Lazy Python traversal

Would require PyDiffNode to hold an Arc<Changeset> plus a path/index into the tree, with every getter navigating from the root (O(depth) per access). The actual clone cost is negligible — a DiffNode is a handful of strings and small maps. The Python GC overhead of wrapper objects dwarfs the Rust clone cost. The implementation would be a full rewrite of the PyDiffNode section for marginal benefit, while making the code substantially harder to reason about.

Decision

Do not pursue any of these three optimizations.

  • IR nodes are owned structs with Vec<DiffNode> children. Simple, serde-compatible, rayon-compatible, PyO3-compatible.
  • The CSV comparator uses the csv crate with string-based comparison. Arrow is noted as a potential future transport optimization at the extract boundary if needed.
  • Python wrappers own a clone of the Rust node. Traversal uses standard Python iteration and indexing.

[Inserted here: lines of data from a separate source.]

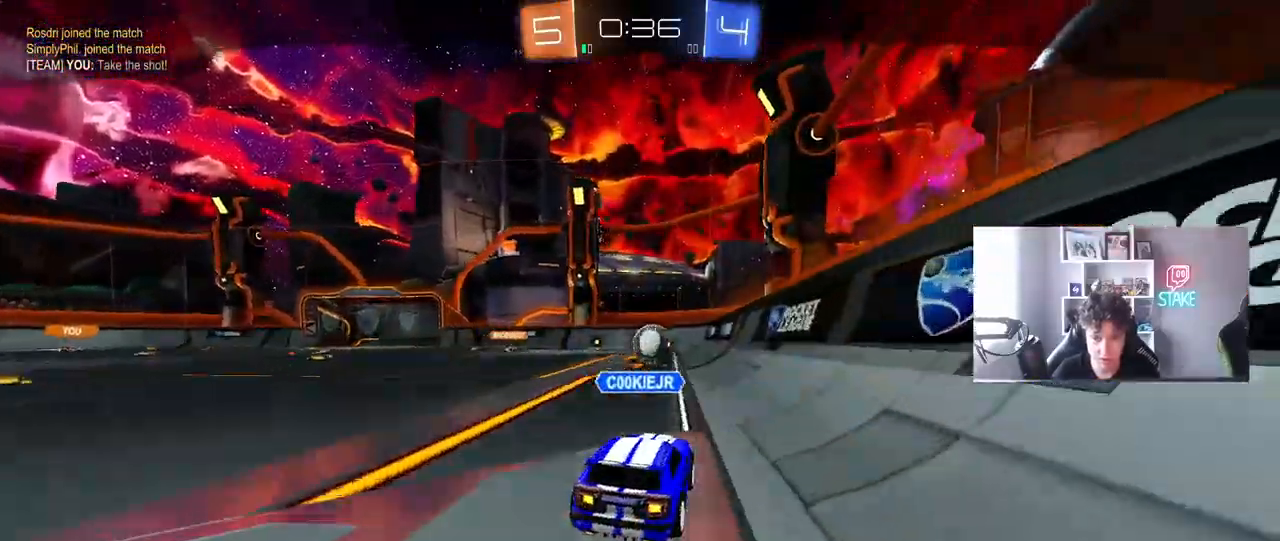
{"keys": [], "mouse": [], "mouse_move": "still", "events": []}
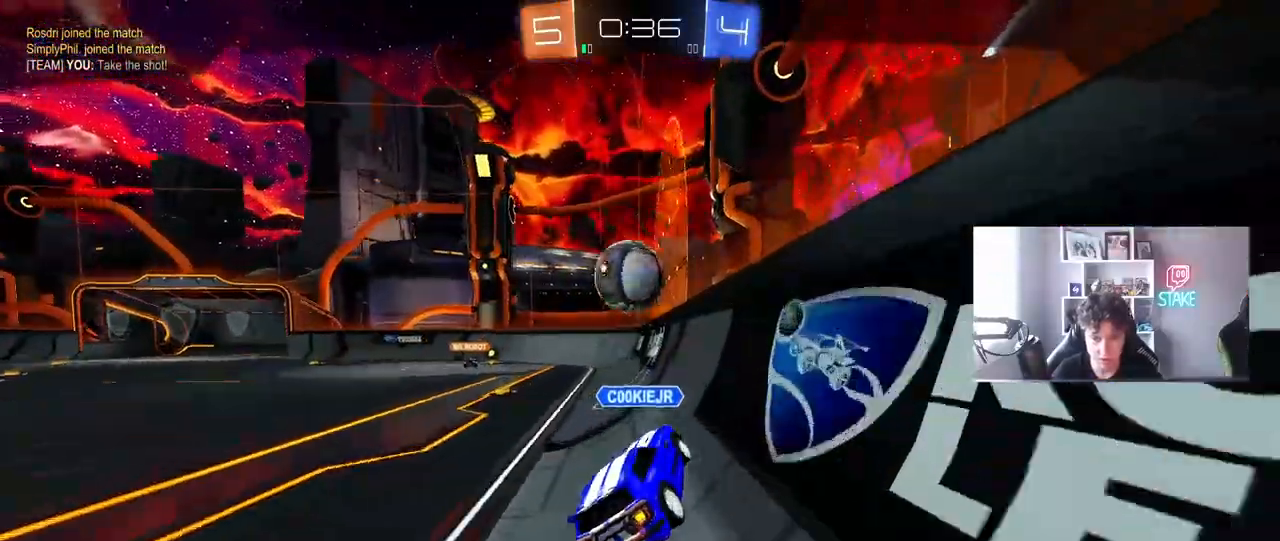
{"keys": [], "mouse": [], "mouse_move": "still", "events": []}
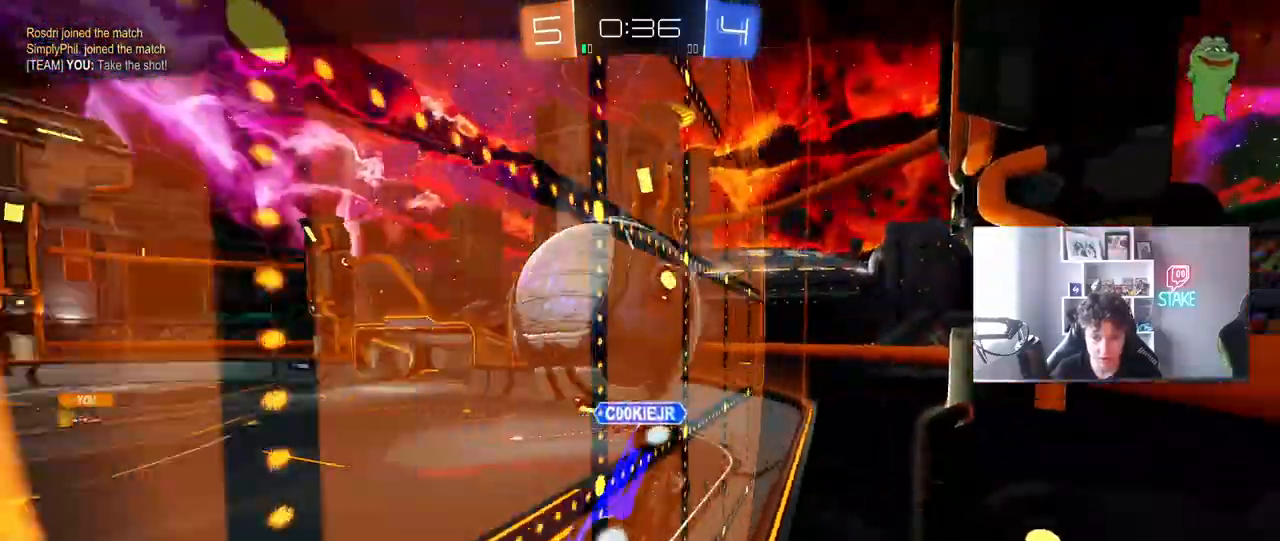
{"keys": [], "mouse": [], "mouse_move": "still", "events": []}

If node allocation ever shows up in a profile, simpler interventions (pre-sized Vec capacities, SmallVec for children) would get most of the benefit at a fraction of the cost.

Principle

Performance claims in design docs should describe measured bottlenecks or at least the expected bottleneck profile, not prescribe implementation techniques in advance. The original doc assumed the IR layer would be hot; it isn't. The optimizations it prescribed would have made the plugin API harder to use (arena lifetimes), increased dependency weight (Arrow), and complicated the FFI layer (opaque handles) — all for parts of the system that are not on the critical path.